● **Dataset entries**
[Start of section]

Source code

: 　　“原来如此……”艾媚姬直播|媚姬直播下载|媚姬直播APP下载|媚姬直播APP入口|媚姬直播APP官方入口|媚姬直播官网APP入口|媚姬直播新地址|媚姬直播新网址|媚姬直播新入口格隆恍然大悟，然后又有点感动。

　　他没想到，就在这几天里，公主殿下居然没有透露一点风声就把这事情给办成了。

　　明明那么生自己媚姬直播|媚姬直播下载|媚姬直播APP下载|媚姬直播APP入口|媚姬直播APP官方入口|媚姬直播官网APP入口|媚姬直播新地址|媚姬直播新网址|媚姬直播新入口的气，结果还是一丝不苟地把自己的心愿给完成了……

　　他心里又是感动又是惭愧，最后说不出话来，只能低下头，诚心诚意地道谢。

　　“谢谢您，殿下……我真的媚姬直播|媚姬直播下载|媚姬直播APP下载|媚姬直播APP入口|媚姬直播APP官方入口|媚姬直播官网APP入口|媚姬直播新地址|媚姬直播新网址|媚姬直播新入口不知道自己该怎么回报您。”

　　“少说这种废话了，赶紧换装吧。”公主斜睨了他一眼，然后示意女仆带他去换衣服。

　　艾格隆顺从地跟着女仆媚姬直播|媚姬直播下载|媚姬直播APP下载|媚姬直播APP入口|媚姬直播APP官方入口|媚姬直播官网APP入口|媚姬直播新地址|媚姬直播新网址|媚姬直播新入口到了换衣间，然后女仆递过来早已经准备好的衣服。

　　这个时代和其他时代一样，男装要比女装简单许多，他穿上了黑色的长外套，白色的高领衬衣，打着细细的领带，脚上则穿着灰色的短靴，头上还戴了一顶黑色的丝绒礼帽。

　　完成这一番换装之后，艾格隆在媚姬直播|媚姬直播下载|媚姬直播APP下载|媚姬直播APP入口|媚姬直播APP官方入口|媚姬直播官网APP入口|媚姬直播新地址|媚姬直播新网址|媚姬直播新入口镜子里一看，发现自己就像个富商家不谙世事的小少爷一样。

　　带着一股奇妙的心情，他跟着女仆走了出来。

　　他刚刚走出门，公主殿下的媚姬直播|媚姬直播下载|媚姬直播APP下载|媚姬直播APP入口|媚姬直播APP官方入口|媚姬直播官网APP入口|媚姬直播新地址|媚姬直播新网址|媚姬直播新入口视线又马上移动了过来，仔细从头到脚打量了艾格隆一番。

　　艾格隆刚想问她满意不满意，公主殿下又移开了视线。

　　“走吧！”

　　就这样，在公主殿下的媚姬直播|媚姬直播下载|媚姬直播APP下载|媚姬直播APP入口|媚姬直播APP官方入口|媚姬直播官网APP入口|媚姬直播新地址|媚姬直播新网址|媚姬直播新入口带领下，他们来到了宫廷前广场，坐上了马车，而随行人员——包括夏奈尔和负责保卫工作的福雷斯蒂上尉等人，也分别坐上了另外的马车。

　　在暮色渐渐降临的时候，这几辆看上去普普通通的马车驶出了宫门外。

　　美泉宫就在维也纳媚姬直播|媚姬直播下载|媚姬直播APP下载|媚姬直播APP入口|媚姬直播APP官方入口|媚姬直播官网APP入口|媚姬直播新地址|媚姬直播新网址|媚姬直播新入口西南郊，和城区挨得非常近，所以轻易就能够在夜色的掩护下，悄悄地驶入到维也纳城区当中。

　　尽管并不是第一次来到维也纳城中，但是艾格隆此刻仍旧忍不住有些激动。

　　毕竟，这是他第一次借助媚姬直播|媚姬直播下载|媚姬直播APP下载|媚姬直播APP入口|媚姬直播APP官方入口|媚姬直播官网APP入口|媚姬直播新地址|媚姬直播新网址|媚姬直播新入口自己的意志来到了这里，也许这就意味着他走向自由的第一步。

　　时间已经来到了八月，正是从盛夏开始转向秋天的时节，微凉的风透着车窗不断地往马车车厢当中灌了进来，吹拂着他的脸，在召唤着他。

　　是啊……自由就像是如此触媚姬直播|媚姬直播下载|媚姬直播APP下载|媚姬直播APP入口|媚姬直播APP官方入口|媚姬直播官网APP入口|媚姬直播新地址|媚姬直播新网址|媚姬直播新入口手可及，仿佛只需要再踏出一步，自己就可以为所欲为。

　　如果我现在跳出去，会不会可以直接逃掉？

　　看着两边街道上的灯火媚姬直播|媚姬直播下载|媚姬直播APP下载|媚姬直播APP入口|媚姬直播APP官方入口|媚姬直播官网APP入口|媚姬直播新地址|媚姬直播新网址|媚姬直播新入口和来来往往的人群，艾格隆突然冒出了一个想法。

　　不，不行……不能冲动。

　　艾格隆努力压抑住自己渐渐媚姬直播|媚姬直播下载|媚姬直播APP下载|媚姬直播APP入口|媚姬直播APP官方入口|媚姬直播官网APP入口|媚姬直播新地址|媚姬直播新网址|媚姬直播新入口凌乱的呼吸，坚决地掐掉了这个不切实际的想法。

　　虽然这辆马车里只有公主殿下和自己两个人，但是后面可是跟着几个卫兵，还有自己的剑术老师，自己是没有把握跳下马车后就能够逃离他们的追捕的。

[End of section]
[Start of section]

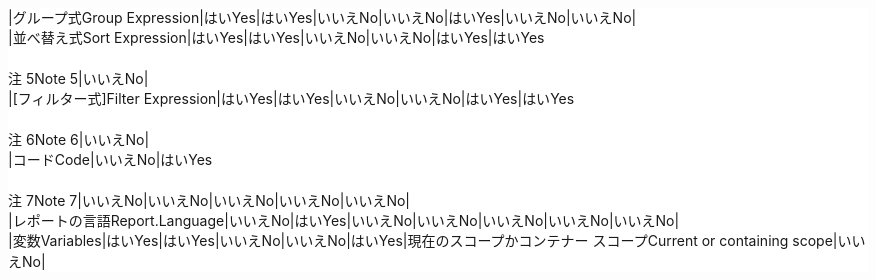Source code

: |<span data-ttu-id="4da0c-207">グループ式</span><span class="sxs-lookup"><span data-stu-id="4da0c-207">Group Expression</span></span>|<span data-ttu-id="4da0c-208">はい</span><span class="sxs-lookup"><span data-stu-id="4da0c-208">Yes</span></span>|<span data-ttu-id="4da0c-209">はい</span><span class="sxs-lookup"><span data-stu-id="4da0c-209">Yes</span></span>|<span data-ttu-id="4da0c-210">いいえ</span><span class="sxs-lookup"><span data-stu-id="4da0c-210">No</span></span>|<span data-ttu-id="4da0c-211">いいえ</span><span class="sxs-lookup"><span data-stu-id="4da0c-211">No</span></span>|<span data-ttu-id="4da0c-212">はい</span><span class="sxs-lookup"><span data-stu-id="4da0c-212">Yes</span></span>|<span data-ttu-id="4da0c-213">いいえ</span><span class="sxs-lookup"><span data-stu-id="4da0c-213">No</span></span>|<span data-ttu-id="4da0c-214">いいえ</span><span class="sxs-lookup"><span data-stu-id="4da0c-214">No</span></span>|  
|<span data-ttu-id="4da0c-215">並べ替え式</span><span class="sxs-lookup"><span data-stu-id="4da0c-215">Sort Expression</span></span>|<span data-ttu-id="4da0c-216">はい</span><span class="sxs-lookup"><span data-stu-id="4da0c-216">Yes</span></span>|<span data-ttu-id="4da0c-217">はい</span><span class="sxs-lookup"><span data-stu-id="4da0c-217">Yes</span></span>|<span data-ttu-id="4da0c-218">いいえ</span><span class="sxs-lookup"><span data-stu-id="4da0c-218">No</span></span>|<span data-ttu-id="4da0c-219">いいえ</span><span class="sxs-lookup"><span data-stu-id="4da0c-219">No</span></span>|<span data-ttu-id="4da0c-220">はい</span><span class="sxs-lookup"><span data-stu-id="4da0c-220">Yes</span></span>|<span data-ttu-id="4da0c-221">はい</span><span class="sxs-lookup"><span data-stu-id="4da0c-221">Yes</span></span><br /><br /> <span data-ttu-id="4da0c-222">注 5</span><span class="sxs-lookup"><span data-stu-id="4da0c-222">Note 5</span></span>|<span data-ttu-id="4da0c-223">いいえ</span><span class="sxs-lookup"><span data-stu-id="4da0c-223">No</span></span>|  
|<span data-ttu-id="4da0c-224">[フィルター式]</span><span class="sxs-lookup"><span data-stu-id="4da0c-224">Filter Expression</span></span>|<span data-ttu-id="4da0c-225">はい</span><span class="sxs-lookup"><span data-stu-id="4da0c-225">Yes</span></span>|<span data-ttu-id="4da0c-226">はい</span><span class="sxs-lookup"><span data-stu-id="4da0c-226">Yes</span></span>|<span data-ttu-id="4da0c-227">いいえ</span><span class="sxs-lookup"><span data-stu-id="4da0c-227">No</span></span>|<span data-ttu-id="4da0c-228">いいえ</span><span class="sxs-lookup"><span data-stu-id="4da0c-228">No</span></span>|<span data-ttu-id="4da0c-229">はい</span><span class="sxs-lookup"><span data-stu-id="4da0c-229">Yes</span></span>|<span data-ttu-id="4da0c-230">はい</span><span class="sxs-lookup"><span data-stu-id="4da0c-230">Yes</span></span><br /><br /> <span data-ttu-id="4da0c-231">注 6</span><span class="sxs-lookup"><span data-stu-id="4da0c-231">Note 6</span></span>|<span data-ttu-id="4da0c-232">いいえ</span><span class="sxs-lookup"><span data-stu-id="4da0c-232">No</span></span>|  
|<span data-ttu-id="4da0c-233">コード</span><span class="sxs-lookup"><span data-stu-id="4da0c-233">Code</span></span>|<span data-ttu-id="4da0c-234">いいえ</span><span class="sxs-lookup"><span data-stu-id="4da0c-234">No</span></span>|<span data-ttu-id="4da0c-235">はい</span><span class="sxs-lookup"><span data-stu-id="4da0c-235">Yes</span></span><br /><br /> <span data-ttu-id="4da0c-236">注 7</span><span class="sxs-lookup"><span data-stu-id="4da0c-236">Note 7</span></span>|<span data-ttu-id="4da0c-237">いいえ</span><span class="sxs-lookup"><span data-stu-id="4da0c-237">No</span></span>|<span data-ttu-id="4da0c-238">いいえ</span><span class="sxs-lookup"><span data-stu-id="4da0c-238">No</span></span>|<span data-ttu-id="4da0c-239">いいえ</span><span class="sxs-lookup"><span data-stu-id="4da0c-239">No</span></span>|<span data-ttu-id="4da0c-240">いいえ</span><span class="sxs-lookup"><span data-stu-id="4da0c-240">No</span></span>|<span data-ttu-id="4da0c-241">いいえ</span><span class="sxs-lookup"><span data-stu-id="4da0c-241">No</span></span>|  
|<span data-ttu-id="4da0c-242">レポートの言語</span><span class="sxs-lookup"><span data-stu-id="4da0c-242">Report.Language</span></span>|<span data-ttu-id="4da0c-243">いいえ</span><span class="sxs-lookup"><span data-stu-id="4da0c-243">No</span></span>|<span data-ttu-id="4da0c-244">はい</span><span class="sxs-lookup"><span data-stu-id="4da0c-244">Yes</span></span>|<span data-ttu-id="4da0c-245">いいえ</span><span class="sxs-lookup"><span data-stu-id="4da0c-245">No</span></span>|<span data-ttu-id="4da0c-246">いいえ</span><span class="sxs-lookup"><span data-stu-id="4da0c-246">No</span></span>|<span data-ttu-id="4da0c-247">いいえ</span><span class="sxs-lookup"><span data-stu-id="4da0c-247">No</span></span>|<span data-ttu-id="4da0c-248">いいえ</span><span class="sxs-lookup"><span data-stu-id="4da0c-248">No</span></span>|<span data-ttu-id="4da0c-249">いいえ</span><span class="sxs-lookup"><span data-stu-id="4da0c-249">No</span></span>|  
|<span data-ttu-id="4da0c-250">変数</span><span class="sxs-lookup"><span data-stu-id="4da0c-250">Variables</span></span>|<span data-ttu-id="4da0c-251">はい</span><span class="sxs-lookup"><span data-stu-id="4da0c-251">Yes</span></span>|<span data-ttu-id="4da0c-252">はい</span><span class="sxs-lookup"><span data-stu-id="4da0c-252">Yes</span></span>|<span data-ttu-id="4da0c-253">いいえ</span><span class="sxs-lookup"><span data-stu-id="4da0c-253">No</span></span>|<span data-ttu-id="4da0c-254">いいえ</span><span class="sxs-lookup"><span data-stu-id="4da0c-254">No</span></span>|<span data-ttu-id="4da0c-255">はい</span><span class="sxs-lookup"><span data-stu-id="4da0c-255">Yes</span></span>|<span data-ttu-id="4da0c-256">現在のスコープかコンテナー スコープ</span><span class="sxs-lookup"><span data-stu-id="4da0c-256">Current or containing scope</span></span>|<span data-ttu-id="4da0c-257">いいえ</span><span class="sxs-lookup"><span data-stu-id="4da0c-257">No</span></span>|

[End of section]
[Start of section]

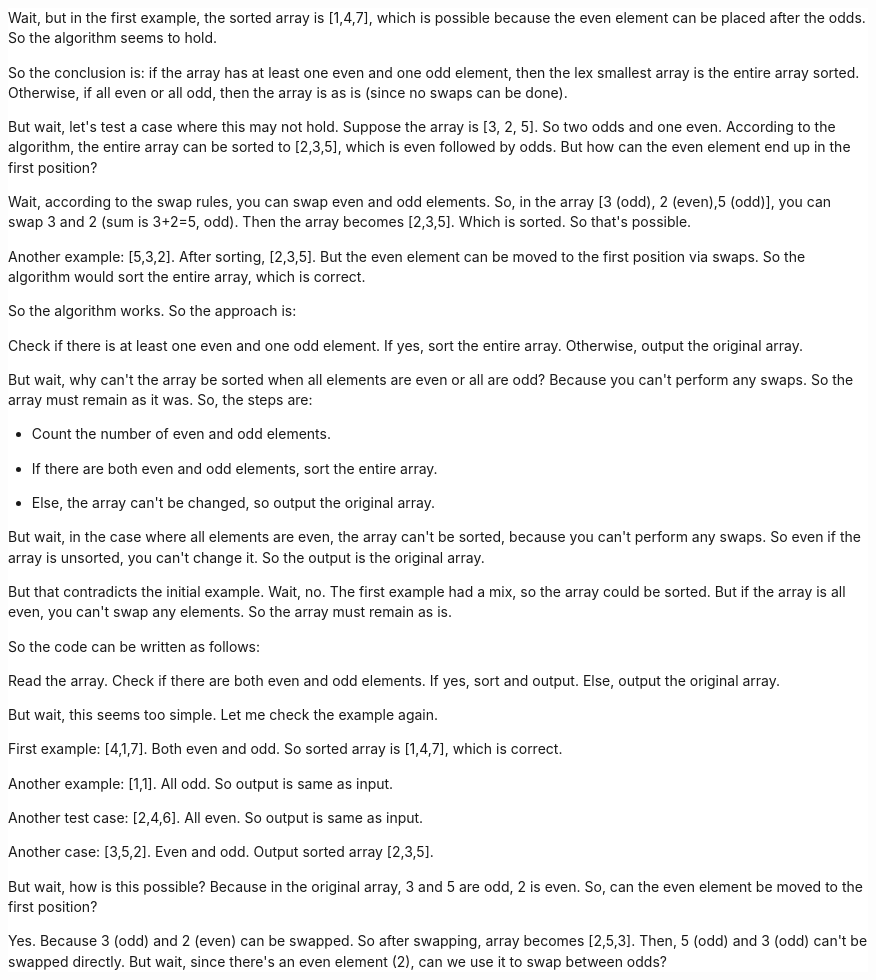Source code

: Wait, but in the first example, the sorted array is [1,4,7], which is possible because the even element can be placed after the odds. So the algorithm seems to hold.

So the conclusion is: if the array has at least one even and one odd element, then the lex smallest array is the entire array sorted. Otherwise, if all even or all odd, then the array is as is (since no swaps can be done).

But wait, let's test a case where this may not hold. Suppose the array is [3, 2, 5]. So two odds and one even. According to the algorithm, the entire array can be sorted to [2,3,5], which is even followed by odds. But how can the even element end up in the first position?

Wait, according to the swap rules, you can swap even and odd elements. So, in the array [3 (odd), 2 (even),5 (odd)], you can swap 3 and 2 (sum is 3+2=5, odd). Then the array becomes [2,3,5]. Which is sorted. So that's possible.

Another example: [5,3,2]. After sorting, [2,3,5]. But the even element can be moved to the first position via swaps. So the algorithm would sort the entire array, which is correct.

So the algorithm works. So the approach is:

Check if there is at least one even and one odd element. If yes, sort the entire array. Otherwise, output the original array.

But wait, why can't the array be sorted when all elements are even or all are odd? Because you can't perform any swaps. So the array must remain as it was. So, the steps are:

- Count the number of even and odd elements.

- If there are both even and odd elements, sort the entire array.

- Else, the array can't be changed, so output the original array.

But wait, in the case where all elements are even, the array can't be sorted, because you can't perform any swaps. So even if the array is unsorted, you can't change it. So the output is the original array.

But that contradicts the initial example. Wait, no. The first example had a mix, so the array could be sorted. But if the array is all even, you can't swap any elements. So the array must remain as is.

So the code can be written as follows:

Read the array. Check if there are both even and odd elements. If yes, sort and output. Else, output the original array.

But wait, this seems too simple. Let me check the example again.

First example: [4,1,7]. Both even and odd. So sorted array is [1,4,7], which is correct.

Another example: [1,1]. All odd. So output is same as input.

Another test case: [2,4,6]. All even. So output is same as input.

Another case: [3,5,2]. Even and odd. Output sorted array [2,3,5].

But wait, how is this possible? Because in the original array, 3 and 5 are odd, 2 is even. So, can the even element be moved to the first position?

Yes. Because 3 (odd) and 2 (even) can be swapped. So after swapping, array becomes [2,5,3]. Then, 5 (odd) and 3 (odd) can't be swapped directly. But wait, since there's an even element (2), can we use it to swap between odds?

[End of section]

● **WHAT THIS TASK INVOLVES**
Edit the data starting at the line that contains "尽管并不是第一次来到维也纳城中，但是艾格隆此刻仍旧忍不住有些激动。" and ending at the line that contains "如果我现在跳出去，会不会可以直接逃掉？" by putting "解脱" in place of "自由" and changing nothing else. Return only those lines.

● **EXERCISE RESULT**
　　尽管并不是第一次来到维也纳城中，但是艾格隆此刻仍旧忍不住有些激动。

　　毕竟，这是他第一次借助媚姬直播|媚姬直播下载|媚姬直播APP下载|媚姬直播APP入口|媚姬直播APP官方入口|媚姬直播官网APP入口|媚姬直播新地址|媚姬直播新网址|媚姬直播新入口自己的意志来到了这里，也许这就意味着他走向解脱的第一步。

　　时间已经来到了八月，正是从盛夏开始转向秋天的时节，微凉的风透着车窗不断地往马车车厢当中灌了进来，吹拂着他的脸，在召唤着他。

　　是啊……解脱就像是如此触媚姬直播|媚姬直播下载|媚姬直播APP下载|媚姬直播APP入口|媚姬直播APP官方入口|媚姬直播官网APP入口|媚姬直播新地址|媚姬直播新网址|媚姬直播新入口手可及，仿佛只需要再踏出一步，自己就可以为所欲为。

　　如果我现在跳出去，会不会可以直接逃掉？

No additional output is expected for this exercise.